Have you ever tried to set a quiz of just 10 questions in Moodle? The typical response time for a single click is of the order of 10 s. It takes several tens of clicks to create a single question. Then you have to preview them, see what's wrong (because it's bound to not do what you thought it would do.) And iterate.
To escape this tedium, I decide to write the questions in a text editor. After all, my draft questions are plain text so it seemed like a good starting point. And Moodle has an importer for this.
I looked it up as it was a while ago, and you can do this using a format called GIFT. OK, here we go. After having done half of them, it turns out GIFT is not expressive enough for my questions.
I recall there is some more flexible format, so some more searching gets me to Cloze. OK, Cloze format it is.
But hang on, the docs only describe the syntax for a single question, not an entire quiz. More searching, ah OK, simple: just create the quiz in XML and use the CDATA section for the actual questions (!?).

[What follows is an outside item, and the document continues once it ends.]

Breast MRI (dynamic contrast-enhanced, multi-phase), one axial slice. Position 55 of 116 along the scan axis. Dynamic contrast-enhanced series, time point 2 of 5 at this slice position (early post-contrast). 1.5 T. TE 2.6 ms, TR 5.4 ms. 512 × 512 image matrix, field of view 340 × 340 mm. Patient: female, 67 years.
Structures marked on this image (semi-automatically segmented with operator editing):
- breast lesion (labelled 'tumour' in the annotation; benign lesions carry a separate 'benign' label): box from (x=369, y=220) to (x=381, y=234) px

But so far so good. I'm good at copy-pasting boilerplate. But the question importer does not tell you where you made a mistake, so it takes a lot of slow iterations.

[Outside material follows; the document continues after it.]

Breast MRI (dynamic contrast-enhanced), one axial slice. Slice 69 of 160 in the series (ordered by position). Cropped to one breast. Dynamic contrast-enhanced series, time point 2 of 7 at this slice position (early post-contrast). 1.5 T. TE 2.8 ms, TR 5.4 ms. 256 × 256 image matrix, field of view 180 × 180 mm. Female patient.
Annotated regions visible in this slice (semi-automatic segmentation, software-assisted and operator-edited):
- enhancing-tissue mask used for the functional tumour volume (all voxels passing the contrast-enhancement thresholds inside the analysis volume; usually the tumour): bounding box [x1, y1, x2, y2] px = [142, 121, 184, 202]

The importer also only puts the questions in a specific category if your source file has that information. The syntax to specify that information is a well-kept secret, or so it would seem given how hard it is to search for it. When I found it, I understood why: out of shame. You have to masquerade this info as a dummy question in the quiz, with its own special syntax.
Eventually it also turns out you can only really properly format the Cloze part in HTML. More iterations.
So in the end I have an XML file with lots of CDATA sections with a mix of HTML syntax and Cloze syntax.
I really wonder what it is like in the mind of the person who designed this solution.